Print each of the items below verbatim, leaving every line unchanged.

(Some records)
···

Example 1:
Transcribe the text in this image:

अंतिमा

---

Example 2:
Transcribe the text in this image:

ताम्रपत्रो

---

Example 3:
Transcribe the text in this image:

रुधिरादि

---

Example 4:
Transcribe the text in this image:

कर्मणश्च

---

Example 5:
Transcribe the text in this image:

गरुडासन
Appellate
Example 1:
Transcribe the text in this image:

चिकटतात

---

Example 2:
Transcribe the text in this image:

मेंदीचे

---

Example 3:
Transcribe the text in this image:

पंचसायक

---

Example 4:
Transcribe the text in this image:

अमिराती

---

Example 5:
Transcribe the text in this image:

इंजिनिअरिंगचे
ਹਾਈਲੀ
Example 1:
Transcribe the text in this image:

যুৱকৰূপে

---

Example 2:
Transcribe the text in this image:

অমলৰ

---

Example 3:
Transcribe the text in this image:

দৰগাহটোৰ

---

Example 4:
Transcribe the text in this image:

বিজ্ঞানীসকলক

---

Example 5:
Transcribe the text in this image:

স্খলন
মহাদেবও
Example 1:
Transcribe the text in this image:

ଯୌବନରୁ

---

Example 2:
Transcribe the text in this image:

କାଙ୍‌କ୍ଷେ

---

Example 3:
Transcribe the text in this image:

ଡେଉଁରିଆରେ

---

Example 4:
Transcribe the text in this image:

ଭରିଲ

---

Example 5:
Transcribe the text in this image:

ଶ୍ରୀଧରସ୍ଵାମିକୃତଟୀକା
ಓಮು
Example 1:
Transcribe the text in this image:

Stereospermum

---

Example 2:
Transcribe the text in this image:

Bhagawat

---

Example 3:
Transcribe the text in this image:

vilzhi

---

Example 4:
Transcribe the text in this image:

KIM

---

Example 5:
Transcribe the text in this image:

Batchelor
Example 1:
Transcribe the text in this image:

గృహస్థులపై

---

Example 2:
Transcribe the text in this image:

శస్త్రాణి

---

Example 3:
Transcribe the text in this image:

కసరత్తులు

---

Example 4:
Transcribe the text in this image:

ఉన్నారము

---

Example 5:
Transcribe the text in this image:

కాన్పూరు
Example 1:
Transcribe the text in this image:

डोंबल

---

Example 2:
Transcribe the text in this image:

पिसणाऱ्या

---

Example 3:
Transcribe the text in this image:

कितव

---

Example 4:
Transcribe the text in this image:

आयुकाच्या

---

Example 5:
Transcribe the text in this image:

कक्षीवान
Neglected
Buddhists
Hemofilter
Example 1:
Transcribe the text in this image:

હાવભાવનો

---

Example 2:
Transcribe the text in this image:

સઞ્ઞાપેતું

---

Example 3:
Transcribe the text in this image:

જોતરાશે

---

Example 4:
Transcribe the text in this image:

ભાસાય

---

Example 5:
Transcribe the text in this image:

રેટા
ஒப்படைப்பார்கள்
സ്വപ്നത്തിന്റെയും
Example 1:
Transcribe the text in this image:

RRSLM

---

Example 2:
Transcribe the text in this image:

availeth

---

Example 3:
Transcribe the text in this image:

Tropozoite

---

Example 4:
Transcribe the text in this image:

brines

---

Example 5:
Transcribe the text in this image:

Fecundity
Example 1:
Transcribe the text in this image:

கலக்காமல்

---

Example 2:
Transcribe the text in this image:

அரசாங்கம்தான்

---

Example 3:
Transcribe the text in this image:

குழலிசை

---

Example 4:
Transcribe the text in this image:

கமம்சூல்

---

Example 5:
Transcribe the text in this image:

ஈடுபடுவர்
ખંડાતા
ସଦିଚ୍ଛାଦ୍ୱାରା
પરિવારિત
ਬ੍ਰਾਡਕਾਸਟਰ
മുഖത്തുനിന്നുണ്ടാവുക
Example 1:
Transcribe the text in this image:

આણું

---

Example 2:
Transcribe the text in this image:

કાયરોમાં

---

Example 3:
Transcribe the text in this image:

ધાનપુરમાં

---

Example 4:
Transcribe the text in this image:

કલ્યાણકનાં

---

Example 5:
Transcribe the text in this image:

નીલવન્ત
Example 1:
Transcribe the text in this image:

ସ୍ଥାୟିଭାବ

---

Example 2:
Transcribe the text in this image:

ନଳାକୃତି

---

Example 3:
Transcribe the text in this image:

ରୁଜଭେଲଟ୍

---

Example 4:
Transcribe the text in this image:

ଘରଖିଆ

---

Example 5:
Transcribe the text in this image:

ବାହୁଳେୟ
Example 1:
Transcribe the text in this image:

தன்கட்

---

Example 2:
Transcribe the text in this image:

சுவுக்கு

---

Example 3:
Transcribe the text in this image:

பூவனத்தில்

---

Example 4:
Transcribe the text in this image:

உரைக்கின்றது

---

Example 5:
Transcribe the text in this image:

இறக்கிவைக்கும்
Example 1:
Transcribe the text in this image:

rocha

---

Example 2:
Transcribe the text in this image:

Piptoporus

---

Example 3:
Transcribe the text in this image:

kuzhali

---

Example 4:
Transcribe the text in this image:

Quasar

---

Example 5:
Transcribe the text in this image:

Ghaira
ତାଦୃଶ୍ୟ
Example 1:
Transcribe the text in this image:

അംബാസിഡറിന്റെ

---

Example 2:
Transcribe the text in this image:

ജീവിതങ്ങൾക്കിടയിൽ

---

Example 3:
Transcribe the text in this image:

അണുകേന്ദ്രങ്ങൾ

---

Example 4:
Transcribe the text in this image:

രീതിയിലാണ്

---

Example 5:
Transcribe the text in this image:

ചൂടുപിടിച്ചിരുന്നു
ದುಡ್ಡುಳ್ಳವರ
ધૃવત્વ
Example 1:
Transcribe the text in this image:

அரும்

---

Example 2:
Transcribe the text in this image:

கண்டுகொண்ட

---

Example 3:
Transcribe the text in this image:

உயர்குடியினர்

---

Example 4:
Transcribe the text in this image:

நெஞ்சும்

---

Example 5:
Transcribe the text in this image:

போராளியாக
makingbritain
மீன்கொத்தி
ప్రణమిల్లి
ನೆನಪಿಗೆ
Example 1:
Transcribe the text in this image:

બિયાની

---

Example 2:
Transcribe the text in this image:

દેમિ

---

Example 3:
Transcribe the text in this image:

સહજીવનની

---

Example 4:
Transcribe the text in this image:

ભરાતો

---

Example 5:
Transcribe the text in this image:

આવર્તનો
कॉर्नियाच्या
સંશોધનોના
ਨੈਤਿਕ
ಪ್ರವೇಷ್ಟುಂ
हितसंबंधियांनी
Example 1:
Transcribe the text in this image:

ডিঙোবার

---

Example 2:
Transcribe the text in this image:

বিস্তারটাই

···

_REPLY TO THE TASK_.
Example 1:
Transcribe the text in this image:

अंतिमा

---

Example 2:
Transcribe the text in this image:

ताम्रपत्रो

---

Example 3:
Transcribe the text in this image:

रुधिरादि

---

Example 4:
Transcribe the text in this image:

कर्मणश्च

---

Example 5:
Transcribe the text in this image:

गरुडासन
Appellate
Example 1:
Transcribe the text in this image:

चिकटतात

---

Example 2:
Transcribe the text in this image:

मेंदीचे

---

Example 3:
Transcribe the text in this image:

पंचसायक

---

Example 4:
Transcribe the text in this image:

अमिराती

---

Example 5:
Transcribe the text in this image:

इंजिनिअरिंगचे
ਹਾਈਲੀ
Example 1:
Transcribe the text in this image:

যুৱকৰূপে

---

Example 2:
Transcribe the text in this image:

অমলৰ

---

Example 3:
Transcribe the text in this image:

দৰগাহটোৰ

---

Example 4:
Transcribe the text in this image:

বিজ্ঞানীসকলক

---

Example 5:
Transcribe the text in this image:

স্খলন
মহাদেবও
Example 1:
Transcribe the text in this image:

ଯୌବନରୁ

---

Example 2:
Transcribe the text in this image:

କାଙ୍‌କ୍ଷେ

---

Example 3:
Transcribe the text in this image:

ଡେଉଁରିଆରେ

---

Example 4:
Transcribe the text in this image:

ଭରିଲ

---

Example 5:
Transcribe the text in this image:

ଶ୍ରୀଧରସ୍ଵାମିକୃତଟୀକା
ಓಮು
Example 1:
Transcribe the text in this image:

Stereospermum

---

Example 2:
Transcribe the text in this image:

Bhagawat

---

Example 3:
Transcribe the text in this image:

vilzhi

---

Example 4:
Transcribe the text in this image:

KIM

---

Example 5:
Transcribe the text in this image:

Batchelor
Example 1:
Transcribe the text in this image:

గృహస్థులపై

---

Example 2:
Transcribe the text in this image:

శస్త్రాణి

---

Example 3:
Transcribe the text in this image:

కసరత్తులు

---

Example 4:
Transcribe the text in this image:

ఉన్నారము

---

Example 5:
Transcribe the text in this image:

కాన్పూరు
Example 1:
Transcribe the text in this image:

डोंबल

---

Example 2:
Transcribe the text in this image:

पिसणाऱ्या

---

Example 3:
Transcribe the text in this image:

कितव

---

Example 4:
Transcribe the text in this image:

आयुकाच्या

---

Example 5:
Transcribe the text in this image:

कक्षीवान
Neglected
Buddhists
Hemofilter
Example 1:
Transcribe the text in this image:

હાવભાવનો

---

Example 2:
Transcribe the text in this image:

સઞ્ઞાપેતું

---

Example 3:
Transcribe the text in this image:

જોતરાશે

---

Example 4:
Transcribe the text in this image:

ભાસાય

---

Example 5:
Transcribe the text in this image:

રેટા
ஒப்படைப்பார்கள்
സ്വപ്നത്തിന്റെയും
Example 1:
Transcribe the text in this image:

RRSLM

---

Example 2:
Transcribe the text in this image:

availeth

---

Example 3:
Transcribe the text in this image:

Tropozoite

---

Example 4:
Transcribe the text in this image:

brines

---

Example 5:
Transcribe the text in this image:

Fecundity
Example 1:
Transcribe the text in this image:

கலக்காமல்

---

Example 2:
Transcribe the text in this image:

அரசாங்கம்தான்

---

Example 3:
Transcribe the text in this image:

குழலிசை

---

Example 4:
Transcribe the text in this image:

கமம்சூல்

---

Example 5:
Transcribe the text in this image:

ஈடுபடுவர்
ખંડાતા
ସଦିଚ୍ଛାଦ୍ୱାରା
પરિવારિત
ਬ੍ਰਾਡਕਾਸਟਰ
മുഖത്തുനിന്നുണ്ടാവുക
Example 1:
Transcribe the text in this image:

આણું

---

Example 2:
Transcribe the text in this image:

કાયરોમાં

---

Example 3:
Transcribe the text in this image:

ધાનપુરમાં

---

Example 4:
Transcribe the text in this image:

કલ્યાણકનાં

---

Example 5:
Transcribe the text in this image:

નીલવન્ત
Example 1:
Transcribe the text in this image:

ସ୍ଥାୟିଭାବ

---

Example 2:
Transcribe the text in this image:

ନଳାକୃତି

---

Example 3:
Transcribe the text in this image:

ରୁଜଭେଲଟ୍

---

Example 4:
Transcribe the text in this image:

ଘରଖିଆ

---

Example 5:
Transcribe the text in this image:

ବାହୁଳେୟ
Example 1:
Transcribe the text in this image:

தன்கட்

---

Example 2:
Transcribe the text in this image:

சுவுக்கு

---

Example 3:
Transcribe the text in this image:

பூவனத்தில்

---

Example 4:
Transcribe the text in this image:

உரைக்கின்றது

---

Example 5:
Transcribe the text in this image:

இறக்கிவைக்கும்
Example 1:
Transcribe the text in this image:

rocha

---

Example 2:
Transcribe the text in this image:

Piptoporus

---

Example 3:
Transcribe the text in this image:

kuzhali

---

Example 4:
Transcribe the text in this image:

Quasar

---

Example 5:
Transcribe the text in this image:

Ghaira
ତାଦୃଶ୍ୟ
Example 1:
Transcribe the text in this image:

അംബാസിഡറിന്റെ

---

Example 2:
Transcribe the text in this image:

ജീവിതങ്ങൾക്കിടയിൽ

---

Example 3:
Transcribe the text in this image:

അണുകേന്ദ്രങ്ങൾ

---

Example 4:
Transcribe the text in this image:

രീതിയിലാണ്

---

Example 5:
Transcribe the text in this image:

ചൂടുപിടിച്ചിരുന്നു
ದುಡ್ಡುಳ್ಳವರ
ધૃવત્વ
Example 1:
Transcribe the text in this image:

அரும்

---

Example 2:
Transcribe the text in this image:

கண்டுகொண்ட

---

Example 3:
Transcribe the text in this image:

உயர்குடியினர்

---

Example 4:
Transcribe the text in this image:

நெஞ்சும்

---

Example 5:
Transcribe the text in this image:

போராளியாக
makingbritain
மீன்கொத்தி
ప్రణమిల్లి
ನೆನಪಿಗೆ
Example 1:
Transcribe the text in this image:

બિયાની

---

Example 2:
Transcribe the text in this image:

દેમિ

---

Example 3:
Transcribe the text in this image:

સહજીવનની

---

Example 4:
Transcribe the text in this image:

ભરાતો

---

Example 5:
Transcribe the text in this image:

આવર્તનો
कॉर्नियाच्या
સંશોધનોના
ਨੈਤਿਕ
ಪ್ರವೇಷ್ಟುಂ
हितसंबंधियांनी
Example 1:
Transcribe the text in this image:

ডিঙোবার

---

Example 2:
Transcribe the text in this image:

বিস্তারটাই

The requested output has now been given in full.